Marvin T. Jones presents photographs, maps and narrative of his community’s 275 year-old history of landowning mixed-race people in North Carolina’s Hertford County area. The written history of the Winton Triangle begin in 1584 when the English first learn about the area. The three main towns of the Triangle are Winton, Cofield and Ahoskie. The Winton Triangle’s story is that of a new people who cobbled success and identity despite colonization, wars, slavery and discrimination. Jones uses maps, documents and photographs to tell this 400+ year old story. This presentation has been given many times in North Carolina – of course – in Virginia, Maryland, Chicago, Tennesee, New York, West Virginia, and is now going across the Rockies.
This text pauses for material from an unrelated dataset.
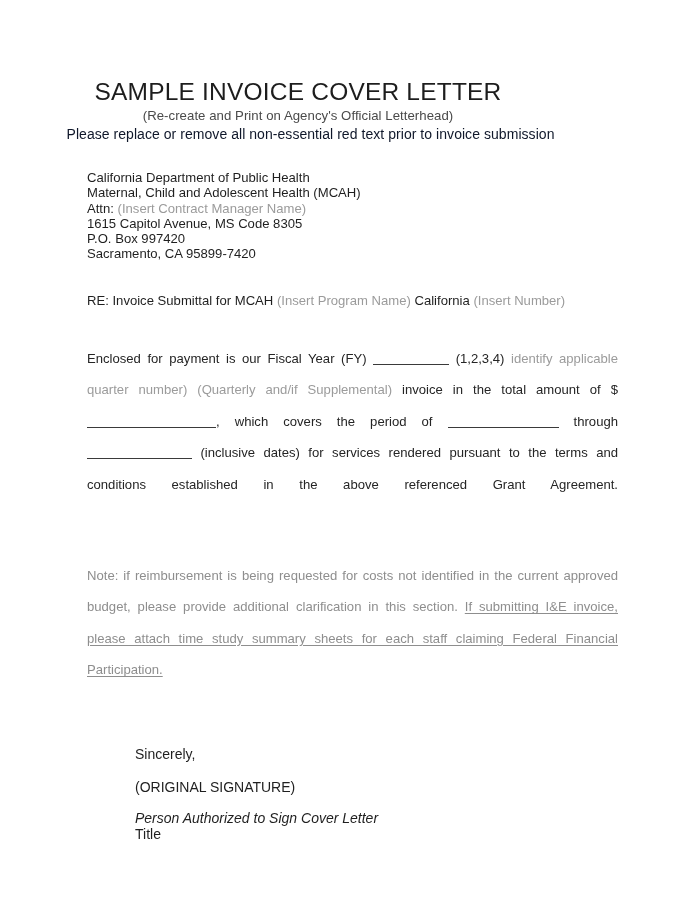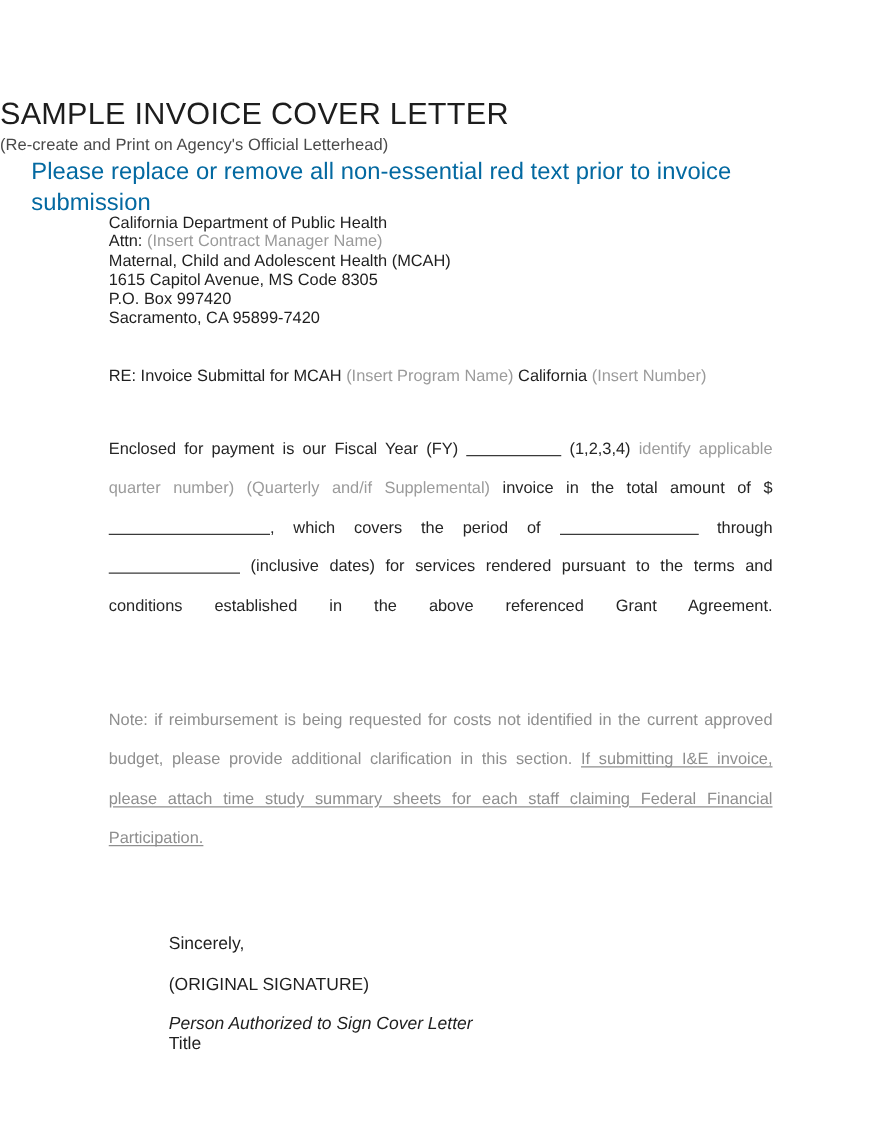"SAMPLE INVOICE COVER LETTER" .header { text-align: left -> center }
Barbea Williams Performing Company and Family
Dunbar Pavilion – BWPC Dance and Art Academy
325 West 2nd Street, Tucson, AZ
Marvin T. Jones is the keynote speaker at the 2017 Black History Month Genealogy Conference (BHM) hosted by the State of Maryland and Washington DC chapters of the Afro-American Historical & Genealogical Society, Inc. (AAHGS) and the African- American Special Interest Group, Washington DC Family History Center. The conference is scheduled for Saturday February 4, 2017 from 8:30 AM to 5:00 PM at the Laurel Family History Center. The theme for the 2017 conference is “From the Archives to the Classroom with African-American Genealogy: The Crucial Role of Education in the History of African Americans.” Among the topics of Jones’ speech are Winton Librarian Katie M. Hart, Pleasant Plains School and C.S. Brown School.
This is a free conference where people can learn about advances in genealogy. After January 6, please register at firstname.lastname@example.org
Chowan Discovery took part in two programs on Dec 11, 2016 in Hertford County. The first was was to celebrate three milestones at Pleasant Plains Church: its 165th anniversary, the 150th anniversary year of the founding of its school – Pleasant Plains School, and the school’s placement on the National Register of Historic Places. After the service conducted by Pastor W. Robert Ashe, the church served a meal in the fellowship hall where Marvin T. Jones recounted the history of the school and the process of putting it on the Register. Historic preservation consultant Joanna Braswell of Smithfield, Virginia was acknowledged for her valuable contribution to the nomination.
Chowan Discovery thanks Church Trustee McCoy Pierce, Deacon Dr. Terry Hall, Reverend Ashe and the congregation of Pleasant Plains for making the day possible.
Shortly after, the Cultivator Bookstore in Murfreesboro hosted a Chowan Discovery presentation about Mrs. Katie M. Hart. She founded and ran the Hertford County Colored Public Library from 1938 to 1969. It was the only public library for people of color in northeastern North Carolina during the jim crow era.
Mrs. Hart, then a teacher supervisor, on her own, began a small library for people of color in 1931. In 1938, she began a bookmobile service and within a few years opened a library building in Winton. Her bookmobile served Hertford and Gates counties, and her books were available to all people. Mrs. Hart retired in 1969 at the time her library merged with the Albemarle Regional Library. The talk/slide presentation has many images of Mrs. Hart, her bookmobile, library, home and gravesite. Included are an interview with Dr. Dudley Flood and reminisces taken from Ben Watford, John Eley, Jacqueline Vann Jones and Shawnee Smith Ball. Mr. Eley, a piano student of Mrs. Hart, attended.
Chowan Discovery is thankful to Barbara Boone Buescher for sending information about Mrs. Hart and her mother; and to Caroline Stephenson and Jochen Kunstler of Cultivator for the invitation to present.